Llenando de vergüenza, incluso a sus correligionarios. Y los votantes suyos que, posiblemente, ahora, están arrepentidos de haberle dado su voto.

Hay una cosa muy clara. En los Estados Unidos, más que las personas, lo importante son las instituciones. El Presidente, no domina al Congreso; ni controla la Corte Suprema de Justicia. Y ni siquiera tiene control sobre los fiscales, que aunque dependen de la rama ejecutiva, no vacilan entre la ley y los deseos del titular del ejecutivo. Y esto es ejemplar. Entre las burlas y el menosprecio a Trump, se agigantan las instituciones en las que se basa la democracia estadounidense. Y la independencia de los medios de comunicación –mucho más dedicados a la investigación y el cuestionamiento que a la alabanza– aumenta nuestro respeto por los Estados Unidos.
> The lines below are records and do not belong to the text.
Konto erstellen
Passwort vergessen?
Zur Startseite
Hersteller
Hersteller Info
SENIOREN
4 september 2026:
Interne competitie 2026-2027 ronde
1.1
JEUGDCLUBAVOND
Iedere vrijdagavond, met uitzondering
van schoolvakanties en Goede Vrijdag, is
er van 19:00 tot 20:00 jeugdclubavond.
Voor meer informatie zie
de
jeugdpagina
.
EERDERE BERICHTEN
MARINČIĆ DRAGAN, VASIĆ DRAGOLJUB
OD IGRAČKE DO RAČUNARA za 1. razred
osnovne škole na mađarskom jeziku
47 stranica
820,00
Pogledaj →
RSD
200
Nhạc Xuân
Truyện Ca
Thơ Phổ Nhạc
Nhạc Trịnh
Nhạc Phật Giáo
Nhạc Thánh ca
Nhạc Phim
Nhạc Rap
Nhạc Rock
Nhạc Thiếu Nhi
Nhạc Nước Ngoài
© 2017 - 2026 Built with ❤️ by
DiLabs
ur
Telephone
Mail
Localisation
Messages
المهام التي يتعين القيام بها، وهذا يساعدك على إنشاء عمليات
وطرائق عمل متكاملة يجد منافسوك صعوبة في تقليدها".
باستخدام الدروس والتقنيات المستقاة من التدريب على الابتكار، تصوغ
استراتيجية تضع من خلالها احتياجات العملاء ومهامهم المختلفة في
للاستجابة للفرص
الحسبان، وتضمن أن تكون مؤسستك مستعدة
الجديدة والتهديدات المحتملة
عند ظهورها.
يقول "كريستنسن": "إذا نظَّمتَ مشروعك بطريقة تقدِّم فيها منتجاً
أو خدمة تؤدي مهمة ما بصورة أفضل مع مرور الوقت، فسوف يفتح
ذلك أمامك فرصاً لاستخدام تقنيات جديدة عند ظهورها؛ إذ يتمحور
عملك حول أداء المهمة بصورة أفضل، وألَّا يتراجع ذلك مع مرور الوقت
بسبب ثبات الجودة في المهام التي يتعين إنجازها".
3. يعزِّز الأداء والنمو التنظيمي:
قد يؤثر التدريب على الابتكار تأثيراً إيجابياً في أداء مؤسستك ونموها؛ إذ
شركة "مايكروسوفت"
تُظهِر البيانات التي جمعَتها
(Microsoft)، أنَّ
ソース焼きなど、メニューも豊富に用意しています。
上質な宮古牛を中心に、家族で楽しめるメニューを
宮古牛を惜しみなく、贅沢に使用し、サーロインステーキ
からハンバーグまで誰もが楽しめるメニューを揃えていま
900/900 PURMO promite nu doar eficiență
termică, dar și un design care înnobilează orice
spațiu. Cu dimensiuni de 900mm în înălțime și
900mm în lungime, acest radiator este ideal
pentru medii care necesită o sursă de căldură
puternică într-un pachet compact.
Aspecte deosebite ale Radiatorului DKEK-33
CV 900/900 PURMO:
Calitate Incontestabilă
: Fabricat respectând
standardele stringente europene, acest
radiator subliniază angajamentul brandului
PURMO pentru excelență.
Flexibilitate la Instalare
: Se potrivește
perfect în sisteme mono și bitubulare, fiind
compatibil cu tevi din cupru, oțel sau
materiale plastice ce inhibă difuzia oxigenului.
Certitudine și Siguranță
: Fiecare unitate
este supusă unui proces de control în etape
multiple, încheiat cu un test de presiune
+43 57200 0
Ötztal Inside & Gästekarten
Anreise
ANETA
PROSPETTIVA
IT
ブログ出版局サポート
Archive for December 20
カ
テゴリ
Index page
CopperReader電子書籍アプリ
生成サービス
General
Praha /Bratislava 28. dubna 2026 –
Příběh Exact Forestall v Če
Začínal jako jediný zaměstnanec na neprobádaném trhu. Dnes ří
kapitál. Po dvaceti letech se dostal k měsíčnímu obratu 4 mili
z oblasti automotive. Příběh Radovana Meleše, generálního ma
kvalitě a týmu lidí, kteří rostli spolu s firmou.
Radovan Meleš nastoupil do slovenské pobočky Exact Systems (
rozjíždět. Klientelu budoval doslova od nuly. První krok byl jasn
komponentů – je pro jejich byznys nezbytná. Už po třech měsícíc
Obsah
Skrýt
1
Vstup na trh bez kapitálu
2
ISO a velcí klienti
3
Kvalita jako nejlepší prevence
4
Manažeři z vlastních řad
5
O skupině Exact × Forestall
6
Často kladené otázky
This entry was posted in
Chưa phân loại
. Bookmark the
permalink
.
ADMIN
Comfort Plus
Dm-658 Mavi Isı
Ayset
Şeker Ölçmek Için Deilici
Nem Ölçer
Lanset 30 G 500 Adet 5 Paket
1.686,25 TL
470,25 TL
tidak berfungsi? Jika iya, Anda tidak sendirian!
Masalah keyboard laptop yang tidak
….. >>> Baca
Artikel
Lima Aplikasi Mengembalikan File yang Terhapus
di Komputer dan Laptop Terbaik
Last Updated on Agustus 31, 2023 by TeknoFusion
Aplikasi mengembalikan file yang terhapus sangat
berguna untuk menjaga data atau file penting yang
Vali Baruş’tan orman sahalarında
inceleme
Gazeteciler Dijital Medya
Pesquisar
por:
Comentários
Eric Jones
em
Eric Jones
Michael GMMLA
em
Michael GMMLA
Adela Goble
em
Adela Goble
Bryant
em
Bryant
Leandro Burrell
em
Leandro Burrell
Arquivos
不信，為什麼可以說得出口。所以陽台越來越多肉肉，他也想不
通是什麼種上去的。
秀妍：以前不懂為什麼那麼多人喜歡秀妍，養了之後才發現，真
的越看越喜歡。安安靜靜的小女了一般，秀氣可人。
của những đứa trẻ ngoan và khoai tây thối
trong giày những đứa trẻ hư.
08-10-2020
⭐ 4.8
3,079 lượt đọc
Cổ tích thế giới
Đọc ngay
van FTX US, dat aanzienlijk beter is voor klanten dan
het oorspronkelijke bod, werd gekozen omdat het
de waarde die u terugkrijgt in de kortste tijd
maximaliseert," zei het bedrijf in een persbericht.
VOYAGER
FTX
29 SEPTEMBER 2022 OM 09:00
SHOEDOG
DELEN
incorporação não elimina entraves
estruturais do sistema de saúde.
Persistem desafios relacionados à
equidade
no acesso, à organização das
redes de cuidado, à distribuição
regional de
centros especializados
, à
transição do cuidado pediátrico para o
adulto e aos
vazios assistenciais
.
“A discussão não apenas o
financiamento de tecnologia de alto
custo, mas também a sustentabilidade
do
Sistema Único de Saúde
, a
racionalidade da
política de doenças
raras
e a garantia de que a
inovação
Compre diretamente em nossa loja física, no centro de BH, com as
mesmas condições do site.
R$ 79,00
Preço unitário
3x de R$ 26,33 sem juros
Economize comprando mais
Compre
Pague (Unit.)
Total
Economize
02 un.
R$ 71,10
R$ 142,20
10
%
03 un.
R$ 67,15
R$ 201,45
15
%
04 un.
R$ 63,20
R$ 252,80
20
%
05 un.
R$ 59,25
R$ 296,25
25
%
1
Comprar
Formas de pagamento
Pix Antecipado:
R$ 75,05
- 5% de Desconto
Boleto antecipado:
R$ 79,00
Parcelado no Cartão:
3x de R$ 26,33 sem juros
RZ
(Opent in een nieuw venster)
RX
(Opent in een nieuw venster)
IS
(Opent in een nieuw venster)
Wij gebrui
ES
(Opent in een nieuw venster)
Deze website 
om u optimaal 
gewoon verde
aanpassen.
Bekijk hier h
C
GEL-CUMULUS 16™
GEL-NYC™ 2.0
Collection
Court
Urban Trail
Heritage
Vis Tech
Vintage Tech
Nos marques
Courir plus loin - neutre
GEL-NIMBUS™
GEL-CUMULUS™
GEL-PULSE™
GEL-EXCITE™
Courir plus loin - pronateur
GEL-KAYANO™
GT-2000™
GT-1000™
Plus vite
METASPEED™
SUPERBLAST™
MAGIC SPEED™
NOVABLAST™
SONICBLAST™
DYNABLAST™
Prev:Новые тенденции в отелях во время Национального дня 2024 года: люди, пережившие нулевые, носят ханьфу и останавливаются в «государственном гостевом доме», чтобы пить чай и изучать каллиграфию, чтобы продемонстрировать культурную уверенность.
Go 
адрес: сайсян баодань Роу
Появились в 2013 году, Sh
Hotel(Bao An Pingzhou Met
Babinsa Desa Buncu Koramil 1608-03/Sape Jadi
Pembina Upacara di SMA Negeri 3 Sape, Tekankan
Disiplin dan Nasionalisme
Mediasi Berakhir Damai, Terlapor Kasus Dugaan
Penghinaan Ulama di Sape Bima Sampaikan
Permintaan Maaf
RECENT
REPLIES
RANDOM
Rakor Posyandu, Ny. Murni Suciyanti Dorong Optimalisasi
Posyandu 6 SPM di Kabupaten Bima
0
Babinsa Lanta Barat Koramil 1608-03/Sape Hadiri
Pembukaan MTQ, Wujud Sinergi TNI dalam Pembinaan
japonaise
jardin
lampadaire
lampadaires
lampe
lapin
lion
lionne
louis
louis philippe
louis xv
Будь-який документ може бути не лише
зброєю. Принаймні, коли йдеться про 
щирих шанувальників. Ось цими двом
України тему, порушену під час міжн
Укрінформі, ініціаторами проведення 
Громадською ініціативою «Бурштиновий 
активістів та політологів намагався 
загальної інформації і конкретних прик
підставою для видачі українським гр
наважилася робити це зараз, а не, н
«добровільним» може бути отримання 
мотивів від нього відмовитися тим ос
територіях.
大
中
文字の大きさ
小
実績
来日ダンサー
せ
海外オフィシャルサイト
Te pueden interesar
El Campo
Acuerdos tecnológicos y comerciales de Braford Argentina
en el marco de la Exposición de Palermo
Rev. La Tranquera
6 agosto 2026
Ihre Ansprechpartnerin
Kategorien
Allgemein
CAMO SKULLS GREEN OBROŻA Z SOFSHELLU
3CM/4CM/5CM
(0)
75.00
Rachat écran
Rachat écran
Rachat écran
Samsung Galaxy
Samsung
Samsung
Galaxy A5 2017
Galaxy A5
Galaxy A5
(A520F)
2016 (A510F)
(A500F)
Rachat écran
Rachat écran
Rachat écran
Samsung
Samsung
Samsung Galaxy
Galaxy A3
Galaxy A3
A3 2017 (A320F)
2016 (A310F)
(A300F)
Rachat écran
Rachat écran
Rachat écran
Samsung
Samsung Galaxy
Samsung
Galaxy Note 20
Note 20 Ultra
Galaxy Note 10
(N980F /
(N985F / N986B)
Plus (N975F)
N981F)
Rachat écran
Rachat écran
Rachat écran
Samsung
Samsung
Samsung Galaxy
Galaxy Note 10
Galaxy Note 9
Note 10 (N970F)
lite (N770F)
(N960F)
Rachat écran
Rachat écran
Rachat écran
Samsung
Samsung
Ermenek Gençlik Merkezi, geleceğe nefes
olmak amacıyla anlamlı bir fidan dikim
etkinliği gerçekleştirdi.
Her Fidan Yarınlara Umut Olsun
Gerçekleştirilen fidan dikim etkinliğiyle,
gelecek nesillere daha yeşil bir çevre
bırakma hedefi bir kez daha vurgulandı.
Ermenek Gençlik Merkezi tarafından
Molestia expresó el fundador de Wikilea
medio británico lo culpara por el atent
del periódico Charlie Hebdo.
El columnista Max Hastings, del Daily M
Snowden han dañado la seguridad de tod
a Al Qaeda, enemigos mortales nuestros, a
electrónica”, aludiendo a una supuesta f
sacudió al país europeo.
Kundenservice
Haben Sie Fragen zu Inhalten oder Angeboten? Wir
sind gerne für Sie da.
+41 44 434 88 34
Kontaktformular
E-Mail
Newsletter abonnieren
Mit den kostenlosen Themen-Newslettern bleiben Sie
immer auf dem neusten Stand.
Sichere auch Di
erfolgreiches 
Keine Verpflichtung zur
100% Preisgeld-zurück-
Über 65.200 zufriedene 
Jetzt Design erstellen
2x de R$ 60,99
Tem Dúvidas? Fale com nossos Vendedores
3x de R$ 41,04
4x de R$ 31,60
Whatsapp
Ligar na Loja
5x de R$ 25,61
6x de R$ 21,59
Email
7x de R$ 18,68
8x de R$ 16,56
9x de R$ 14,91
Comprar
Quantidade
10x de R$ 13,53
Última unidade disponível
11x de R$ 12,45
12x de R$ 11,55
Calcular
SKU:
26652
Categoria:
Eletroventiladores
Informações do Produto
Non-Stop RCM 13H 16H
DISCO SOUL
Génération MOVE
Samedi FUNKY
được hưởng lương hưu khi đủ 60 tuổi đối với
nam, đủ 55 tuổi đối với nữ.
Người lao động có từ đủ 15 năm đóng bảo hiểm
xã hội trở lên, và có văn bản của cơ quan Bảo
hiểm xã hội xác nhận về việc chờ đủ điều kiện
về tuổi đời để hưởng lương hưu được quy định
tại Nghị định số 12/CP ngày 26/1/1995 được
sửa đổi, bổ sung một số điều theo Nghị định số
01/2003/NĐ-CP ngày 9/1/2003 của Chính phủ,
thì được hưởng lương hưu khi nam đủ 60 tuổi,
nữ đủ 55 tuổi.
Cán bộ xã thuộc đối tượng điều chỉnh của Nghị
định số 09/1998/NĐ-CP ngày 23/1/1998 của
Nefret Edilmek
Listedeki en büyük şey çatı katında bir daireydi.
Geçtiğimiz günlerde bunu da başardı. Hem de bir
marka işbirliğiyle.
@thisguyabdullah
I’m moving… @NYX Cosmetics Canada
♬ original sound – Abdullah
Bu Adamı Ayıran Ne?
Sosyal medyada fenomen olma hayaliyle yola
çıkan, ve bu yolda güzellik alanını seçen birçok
De modo que no importa que nos burlemos de su gobernante, y que nos cause pena sus formas de reaccionar frente a los reveces que le impone el Congreso y la Cámara de Representantes. Porque en los Estados Unidos lo importante es la ley, la durabilidad de las instituciones y la independencia de los poderes. No los políticos. Ni mucho menos, los gobernantes. Quienes diseñaron ese modelo, los que lo han mantenido y los que lo defienden, no se equivocaron nunca.

El sistema siempre le tuvo miedo a Washington. Y como abominaban del rey de Inglaterra que les negaba sus derechos y libertades, crearon un sistema institucional, con un ejecutivo débil, sometido al Congreso y al escrutinio de las Cortes, para constatar que no se alejaba ni un ápice de la libertad. Los que redactaron la independencia, esperaban a Trump. Y este, al probar la fortalece del sistema –que incluso puede destituirlo del cargo por medio del juicio político— sin que lo haya buscado Trump, ha confirmado su fuerza, su vigencia y su utilidad.

Los estadounidenses, que no se dejan manipular por los políticos provocadores como Trump, deben estar orgullosos de sus instituciones. También lo estamos los demócratas occidentales porque sabemos que un deterioro de la democracia de los Estados Unidos amenaza la estabilidad de democracias parvularias como las nuestras.

Y que, por el contrario, Estados Unidos, democráticamente fuerte, líder moral del mundo occidental, nos da esperanzas que la democracia nuestra no se hundirá prematuramente, ahogada por la superioridad de las personas con respecto a las instituciones. Que igual que en Estados Unidos con Trump, las personas son pasajeras. Las instituciones son permanentes.